------ Input

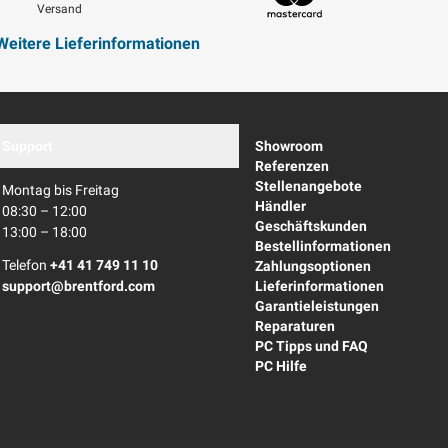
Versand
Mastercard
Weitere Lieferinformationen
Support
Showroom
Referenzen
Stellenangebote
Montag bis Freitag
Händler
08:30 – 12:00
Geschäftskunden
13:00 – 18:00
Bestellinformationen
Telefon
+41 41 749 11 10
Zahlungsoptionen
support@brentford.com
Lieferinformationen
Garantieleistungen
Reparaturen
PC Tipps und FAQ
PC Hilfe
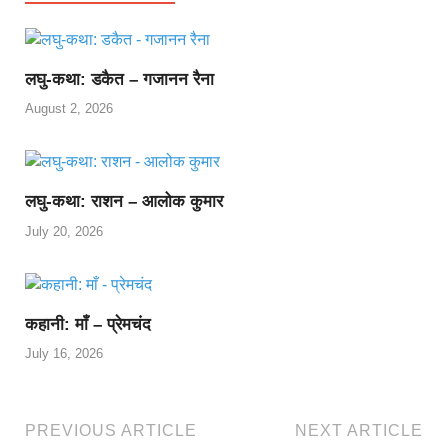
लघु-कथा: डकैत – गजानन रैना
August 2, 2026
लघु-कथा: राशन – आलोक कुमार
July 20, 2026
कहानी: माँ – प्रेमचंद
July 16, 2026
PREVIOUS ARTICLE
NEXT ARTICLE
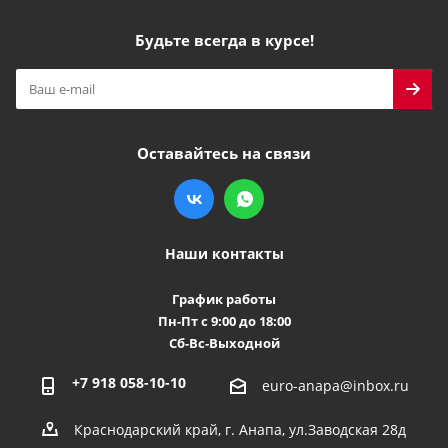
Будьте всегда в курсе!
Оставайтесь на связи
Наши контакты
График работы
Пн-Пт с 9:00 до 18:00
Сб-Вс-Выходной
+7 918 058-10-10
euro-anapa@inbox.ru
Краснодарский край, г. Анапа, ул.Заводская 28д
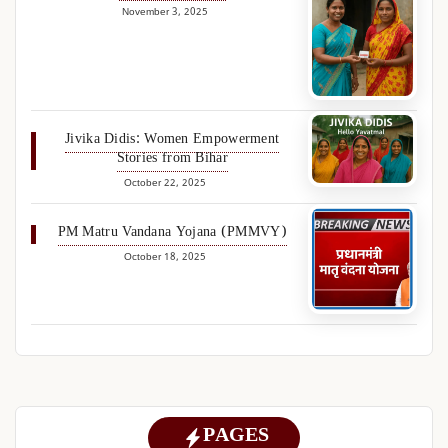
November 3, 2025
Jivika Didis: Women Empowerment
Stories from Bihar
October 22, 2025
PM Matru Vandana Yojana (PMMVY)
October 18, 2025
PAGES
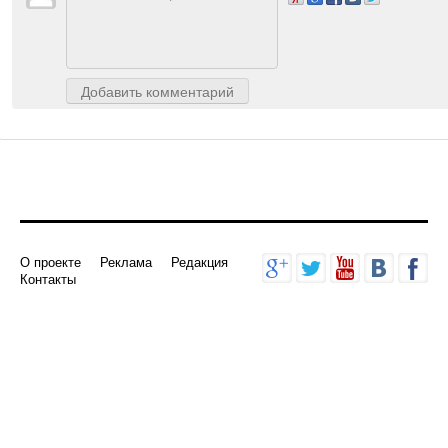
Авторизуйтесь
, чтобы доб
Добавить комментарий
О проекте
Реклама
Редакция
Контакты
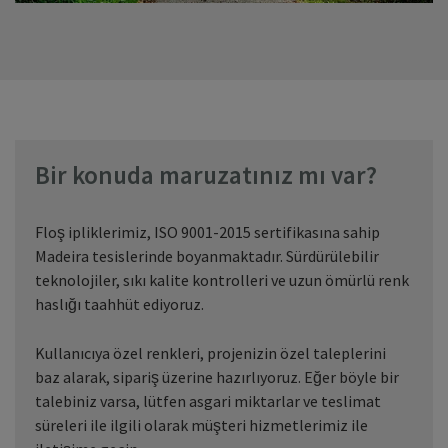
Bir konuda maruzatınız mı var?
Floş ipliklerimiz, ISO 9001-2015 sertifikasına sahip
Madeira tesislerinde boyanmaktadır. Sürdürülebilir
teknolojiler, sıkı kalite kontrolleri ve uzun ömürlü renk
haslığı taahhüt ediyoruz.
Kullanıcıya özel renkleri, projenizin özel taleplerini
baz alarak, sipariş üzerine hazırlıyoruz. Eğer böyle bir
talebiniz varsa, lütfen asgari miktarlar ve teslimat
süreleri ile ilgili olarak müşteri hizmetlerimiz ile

------------

**Work task:** Restate word for word each line from the top of the listing down to and including the line that holds "PC Tipps und FAQ". Drop any pictures.

**Solution to this task:**
Versand
Mastercard
Weitere Lieferinformationen
Support
Showroom
Referenzen
Stellenangebote
Montag bis Freitag
Händler
08:30 – 12:00
Geschäftskunden
13:00 – 18:00
Bestellinformationen
Telefon
+41 41 749 11 10
Zahlungsoptionen
support@brentford.com
Lieferinformationen
Garantieleistungen
Reparaturen
PC Tipps und FAQ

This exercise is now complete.